- Opening Delimiter -
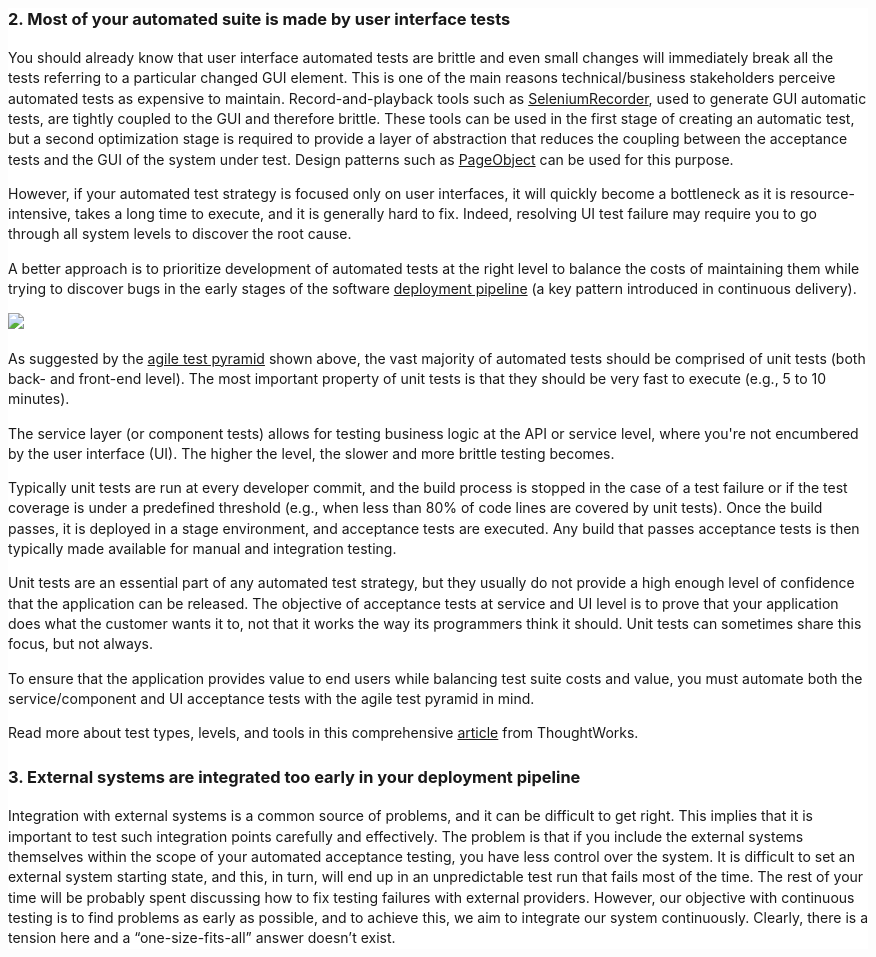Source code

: ### 2\. Most of your automated suite is made by user interface tests

You should already know that user interface automated tests are brittle and even small changes will immediately break all the tests referring to a particular changed GUI element. This is one of the main reasons technical/business stakeholders perceive automated tests as expensive to maintain. Record-and-playback tools such as [SeleniumRecorder][6], used to generate GUI automatic tests, are tightly coupled to the GUI and therefore brittle. These tools can be used in the first stage of creating an automatic test, but a second optimization stage is required to provide a layer of abstraction that reduces the coupling between the acceptance tests and the GUI of the system under test. Design patterns such as [PageObject][7] can be used for this purpose.

However, if your automated test strategy is focused only on user interfaces, it will quickly become a bottleneck as it is resource-intensive, takes a long time to execute, and it is generally hard to fix. Indeed, resolving UI test failure may require you to go through all system levels to discover the root cause.

A better approach is to prioritize development of automated tests at the right level to balance the costs of maintaining them while trying to discover bugs in the early stages of the software [deployment pipeline][8] (a key pattern introduced in continuous delivery).

![](https://opensource.com/sites/default/files/uploads/agile_test_pyramid.png)

As suggested by the [agile test pyramid][9] shown above, the vast majority of automated tests should be comprised of unit tests (both back- and front-end level). The most important property of unit tests is that they should be very fast to execute (e.g., 5 to 10 minutes).

The service layer (or component tests) allows for testing business logic at the API or service level, where you're not encumbered by the user interface (UI). The higher the level, the slower and more brittle testing becomes.

Typically unit tests are run at every developer commit, and the build process is stopped in the case of a test failure or if the test coverage is under a predefined threshold (e.g., when less than 80% of code lines are covered by unit tests). Once the build passes, it is deployed in a stage environment, and acceptance tests are executed. Any build that passes acceptance tests is then typically made available for manual and integration testing.

Unit tests are an essential part of any automated test strategy, but they usually do not provide a high enough level of confidence that the application can be released. The objective of acceptance tests at service and UI level is to prove that your application does what the customer wants it to, not that it works the way its programmers think it should. Unit tests can sometimes share this focus, but not always.

To ensure that the application provides value to end users while balancing test suite costs and value, you must automate both the service/component and UI acceptance tests with the agile test pyramid in mind.

Read more about test types, levels, and tools in this comprehensive [article][10] from ThoughtWorks.

### 3\. External systems are integrated too early in your deployment pipeline

Integration with external systems is a common source of problems, and it can be difficult to get right. This implies that it is important to test such integration points carefully and effectively. The problem is that if you include the external systems themselves within the scope of your automated acceptance testing, you have less control over the system. It is difficult to set an external system starting state, and this, in turn, will end up in an unpredictable test run that fails most of the time. The rest of your time will be probably spent discussing how to fix testing failures with external providers. However, our objective with continuous testing is to find problems as early as possible, and to achieve this, we aim to integrate our system continuously. Clearly, there is a tension here and a “one-size-fits-all” answer doesn’t exist.


[a]: https://opensource.com/users/dantelmo
[b]: https://github.com/lujun9972
[1]: https://puppet.com/blog/2017-state-devops-report-here
[2]: https://www.agilealliance.org/glossary/bdd/
[3]: https://docs.cucumber.io/
[4]: https://jbehave.org/
[5]: https://www.gauge.org/
[6]: https://www.seleniumhq.org/projects/ide/
[7]: https://martinfowler.com/bliki/PageObject.html
[8]: https://continuousdelivery.com/implementing/patterns/
[9]: https://martinfowler.com/bliki/TestPyramid.html
[10]: https://martinfowler.com/articles/practical-test-pyramid.html
[11]: https://martinfowler.com/bliki/TestDouble.html
[12]: https://martinfowler.com/books/continuousDelivery.html
[13]: https://martinfowler.com/articles/consumerDrivenContracts.html
[14]: https://www.soapui.org/soap-mocking/service-mocking-overview.html
[15]: http://wiremock.org/
[16]: https://openapi.tools/
[17]: https://www.openapis.org/
[18]: https://github.com/cucumber/cucumber-jvm
[19]: http://rest-assured.io/
[20]: https://www.seleniumhq.org/
[21]: https://github.com/paul-hammant/ngWebDriver
[22]: https://github.com/appium/java-client
[23]: https://github.com/cucumber/cucumber-js
[24]: http://dareid.github.io/chakram/
[25]: https://www.protractortest.org/#/
[26]: https://github.com/appium/appium
[27]: https://flywaydb.org/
- Closing Delimiter -
**WHAT YOU HAVE TO DO**
Copy out every line above word for word, omitting the pictures.

**TASK OUTPUT**
Source code

: ### 2\. Most of your automated suite is made by user interface tests

You should already know that user interface automated tests are brittle and even small changes will immediately break all the tests referring to a particular changed GUI element. This is one of the main reasons technical/business stakeholders perceive automated tests as expensive to maintain. Record-and-playback tools such as [SeleniumRecorder][6], used to generate GUI automatic tests, are tightly coupled to the GUI and therefore brittle. These tools can be used in the first stage of creating an automatic test, but a second optimization stage is required to provide a layer of abstraction that reduces the coupling between the acceptance tests and the GUI of the system under test. Design patterns such as [PageObject][7] can be used for this purpose.

However, if your automated test strategy is focused only on user interfaces, it will quickly become a bottleneck as it is resource-intensive, takes a long time to execute, and it is generally hard to fix. Indeed, resolving UI test failure may require you to go through all system levels to discover the root cause.

A better approach is to prioritize development of automated tests at the right level to balance the costs of maintaining them while trying to discover bugs in the early stages of the software [deployment pipeline][8] (a key pattern introduced in continuous delivery).

![](https://opensource.com/sites/default/files/uploads/agile_test_pyramid.png)

As suggested by the [agile test pyramid][9] shown above, the vast majority of automated tests should be comprised of unit tests (both back- and front-end level). The most important property of unit tests is that they should be very fast to execute (e.g., 5 to 10 minutes).

The service layer (or component tests) allows for testing business logic at the API or service level, where you're not encumbered by the user interface (UI). The higher the level, the slower and more brittle testing becomes.

Typically unit tests are run at every developer commit, and the build process is stopped in the case of a test failure or if the test coverage is under a predefined threshold (e.g., when less than 80% of code lines are covered by unit tests). Once the build passes, it is deployed in a stage environment, and acceptance tests are executed. Any build that passes acceptance tests is then typically made available for manual and integration testing.

Unit tests are an essential part of any automated test strategy, but they usually do not provide a high enough level of confidence that the application can be released. The objective of acceptance tests at service and UI level is to prove that your application does what the customer wants it to, not that it works the way its programmers think it should. Unit tests can sometimes share this focus, but not always.

To ensure that the application provides value to end users while balancing test suite costs and value, you must automate both the service/component and UI acceptance tests with the agile test pyramid in mind.

Read more about test types, levels, and tools in this comprehensive [article][10] from ThoughtWorks.

### 3\. External systems are integrated too early in your deployment pipeline

Integration with external systems is a common source of problems, and it can be difficult to get right. This implies that it is important to test such integration points carefully and effectively. The problem is that if you include the external systems themselves within the scope of your automated acceptance testing, you have less control over the system. It is difficult to set an external system starting state, and this, in turn, will end up in an unpredictable test run that fails most of the time. The rest of your time will be probably spent discussing how to fix testing failures with external providers. However, our objective with continuous testing is to find problems as early as possible, and to achieve this, we aim to integrate our system continuously. Clearly, there is a tension here and a “one-size-fits-all” answer doesn’t exist.


[a]: https://opensource.com/users/dantelmo
[b]: https://github.com/lujun9972
[1]: https://puppet.com/blog/2017-state-devops-report-here
[2]: https://www.agilealliance.org/glossary/bdd/
[3]: https://docs.cucumber.io/
[4]: https://jbehave.org/
[5]: https://www.gauge.org/
[6]: https://www.seleniumhq.org/projects/ide/
[7]: https://martinfowler.com/bliki/PageObject.html
[8]: https://continuousdelivery.com/implementing/patterns/
[9]: https://martinfowler.com/bliki/TestPyramid.html
[10]: https://martinfowler.com/articles/practical-test-pyramid.html
[11]: https://martinfowler.com/bliki/TestDouble.html
[12]: https://martinfowler.com/books/continuousDelivery.html
[13]: https://martinfowler.com/articles/consumerDrivenContracts.html
[14]: https://www.soapui.org/soap-mocking/service-mocking-overview.html
[15]: http://wiremock.org/
[16]: https://openapi.tools/
[17]: https://www.openapis.org/
[18]: https://github.com/cucumber/cucumber-jvm
[19]: http://rest-assured.io/
[20]: https://www.seleniumhq.org/
[21]: https://github.com/paul-hammant/ngWebDriver
[22]: https://github.com/appium/java-client
[23]: https://github.com/cucumber/cucumber-js
[24]: http://dareid.github.io/chakram/
[25]: https://www.protractortest.org/#/
[26]: https://github.com/appium/appium
[27]: https://flywaydb.org/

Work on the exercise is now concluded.